Efikasi Diri dalam Komunikasi Antarbudaya memiliki peran sebagai prediktor dengan effect size yang paling signifikan, tetapi ia tidak berperan sebagai mediator adaptasi. Hal ini ditunjukkan dengan hubungan antara Perceived Competence dengan Efikasi Diri Komunikasi Antarbudaya yang tidak signifikan.
Hasil penelitian ini menjawab berbagai kemungkinan asumsi mengenai mekanisme psikologis yang berperan dalam adaptasi sosiokultural. Besarnya pengaruh efikasi diri terhadap adaptasi sosiokultural pada beberapa penelitian (misalnya, Wilson & Fischer, 2013; Grisentko et al., 2021) serta hubungan antara persepsi terhadap efektivitas kompetensi antarbudaya terhadap efikasi diri komunikasi antarbudaya (Kabir & Sponseller, 2020), ternyata belum cukup untuk menciptakan efikasi Diri sebagai mediator yang tepat dan signifikan. Hal ini diasumsikan terjadi karena perbedaan budaya dalam hal kolektivisme-individualisme dan ciri-ciri kepribadian.
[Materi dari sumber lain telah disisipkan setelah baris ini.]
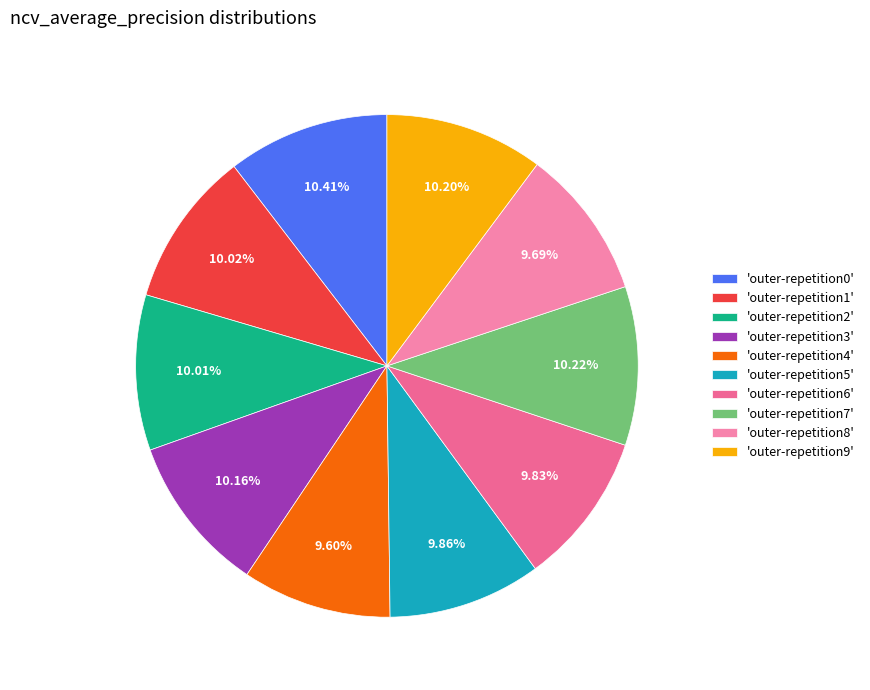

Rank the categories by value from lowest to highest.

outer-repetition4, outer-repetition8, outer-repetition6, outer-repetition5, outer-repetition2, outer-repetition1, outer-repetition3, outer-repetition9, outer-repetition7, outer-repetition0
Penelitian di masa depan perlu menggunakan variabel sosio-demografis individualistik vs kolektivistik, terutama pedesaan vs perkotaan, dan faktor trait (conscientiousness dan neurotisme) untuk memperjelas hubungan antara Persepsi Kompetensi dan Efikasi Diri Komunikasi Antarbudaya. Variabel-variabel tersebut dapat dianggap sebagai variabel moderator dalam model hubungan antara Persepsi Kompetensi dan Efikasi Diri Komunikasi Antarbudaya. Selain itu, pengujian lebih lanjut juga dapat dilakukan untuk mengimplementasikan paradigma dalam penelitian ini pada populasi migran selain mahasiswa internasional, seperti ekspatriat dan pengungsi di negara-negara yang tidak berbahasa Inggris. Di masa depan, pembuat kebijakan seperti kantor internasional perlu memfasilitasi kebutuhan mahasiswa internasional terkait masalah adaptasi melalui pelatihan atau kelas mengenai kemampuan khusus yang disesuaikan dengan konteks budaya negara tempat mahasiswa asing tinggal.